◆ **Short task**: Turn the part of the data below that opens with the line containing "scientific name: Polytaenia nuttallii" and runs through the last line of the data into a numbered list, leaving out any blank lines.

>> START Stored records

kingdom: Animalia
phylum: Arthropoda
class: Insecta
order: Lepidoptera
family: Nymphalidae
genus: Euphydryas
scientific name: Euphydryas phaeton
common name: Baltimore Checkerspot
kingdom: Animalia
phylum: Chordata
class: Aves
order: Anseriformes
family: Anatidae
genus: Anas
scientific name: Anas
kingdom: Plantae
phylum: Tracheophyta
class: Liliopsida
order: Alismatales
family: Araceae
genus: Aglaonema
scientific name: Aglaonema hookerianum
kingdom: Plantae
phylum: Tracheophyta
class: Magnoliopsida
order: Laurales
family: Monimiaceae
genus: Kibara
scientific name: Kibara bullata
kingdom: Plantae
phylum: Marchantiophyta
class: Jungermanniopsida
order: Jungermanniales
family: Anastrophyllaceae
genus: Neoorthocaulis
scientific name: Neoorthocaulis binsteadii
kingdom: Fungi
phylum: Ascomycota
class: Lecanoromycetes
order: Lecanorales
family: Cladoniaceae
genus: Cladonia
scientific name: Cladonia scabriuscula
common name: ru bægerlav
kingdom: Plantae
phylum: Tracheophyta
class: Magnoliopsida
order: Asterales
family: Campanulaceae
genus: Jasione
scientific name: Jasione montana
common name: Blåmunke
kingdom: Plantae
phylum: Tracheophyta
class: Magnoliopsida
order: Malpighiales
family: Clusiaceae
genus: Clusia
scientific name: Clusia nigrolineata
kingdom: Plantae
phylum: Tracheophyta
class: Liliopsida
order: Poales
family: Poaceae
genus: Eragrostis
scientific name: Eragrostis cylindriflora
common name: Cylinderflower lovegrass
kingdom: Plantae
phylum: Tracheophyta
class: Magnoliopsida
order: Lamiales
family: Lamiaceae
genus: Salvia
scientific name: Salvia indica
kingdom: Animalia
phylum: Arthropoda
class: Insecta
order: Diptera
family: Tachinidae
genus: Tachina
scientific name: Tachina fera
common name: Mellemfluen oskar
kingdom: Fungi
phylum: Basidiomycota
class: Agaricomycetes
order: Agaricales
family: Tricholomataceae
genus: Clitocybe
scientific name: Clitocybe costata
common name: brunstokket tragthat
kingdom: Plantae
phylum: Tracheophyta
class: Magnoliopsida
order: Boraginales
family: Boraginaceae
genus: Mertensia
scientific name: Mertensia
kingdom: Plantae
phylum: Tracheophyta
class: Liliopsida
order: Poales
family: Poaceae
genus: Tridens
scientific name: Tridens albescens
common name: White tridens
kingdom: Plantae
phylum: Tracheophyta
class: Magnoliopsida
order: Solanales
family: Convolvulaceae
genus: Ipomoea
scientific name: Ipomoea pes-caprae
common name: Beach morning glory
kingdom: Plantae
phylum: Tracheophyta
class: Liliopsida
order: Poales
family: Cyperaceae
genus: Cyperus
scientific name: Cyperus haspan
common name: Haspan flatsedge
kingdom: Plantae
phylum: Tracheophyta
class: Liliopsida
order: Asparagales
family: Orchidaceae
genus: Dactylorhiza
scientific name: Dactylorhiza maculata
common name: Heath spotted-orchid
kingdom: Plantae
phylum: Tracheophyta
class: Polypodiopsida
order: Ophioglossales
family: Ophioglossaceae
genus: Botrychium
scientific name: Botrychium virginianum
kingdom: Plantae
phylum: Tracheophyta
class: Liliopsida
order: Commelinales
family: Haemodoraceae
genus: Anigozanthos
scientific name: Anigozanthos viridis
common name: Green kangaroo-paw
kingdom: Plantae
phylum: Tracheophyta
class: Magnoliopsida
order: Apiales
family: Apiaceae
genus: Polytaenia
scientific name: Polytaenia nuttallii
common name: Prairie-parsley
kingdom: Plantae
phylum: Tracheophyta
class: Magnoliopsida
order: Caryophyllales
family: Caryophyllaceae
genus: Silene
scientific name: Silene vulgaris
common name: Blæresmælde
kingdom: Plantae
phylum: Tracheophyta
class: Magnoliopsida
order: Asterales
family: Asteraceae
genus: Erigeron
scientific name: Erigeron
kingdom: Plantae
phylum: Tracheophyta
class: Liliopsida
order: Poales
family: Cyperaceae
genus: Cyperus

>> END Stored records

◆ **Full response**:
1. scientific name: Polytaenia nuttallii
2. common name: Prairie-parsley
3. kingdom: Plantae
4. phylum: Tracheophyta
5. class: Magnoliopsida
6. order: Caryophyllales
7. family: Caryophyllaceae
8. genus: Silene
9. scientific name: Silene vulgaris
10. common name: Blæresmælde
11. kingdom: Plantae
12. phylum: Tracheophyta
13. class: Magnoliopsida
14. order: Asterales
15. family: Asteraceae
16. genus: Erigeron
17. scientific name: Erigeron
18. kingdom: Plantae
19. phylum: Tracheophyta
20. class: Liliopsida
21. order: Poales
22. family: Cyperaceae
23. genus: Cyperus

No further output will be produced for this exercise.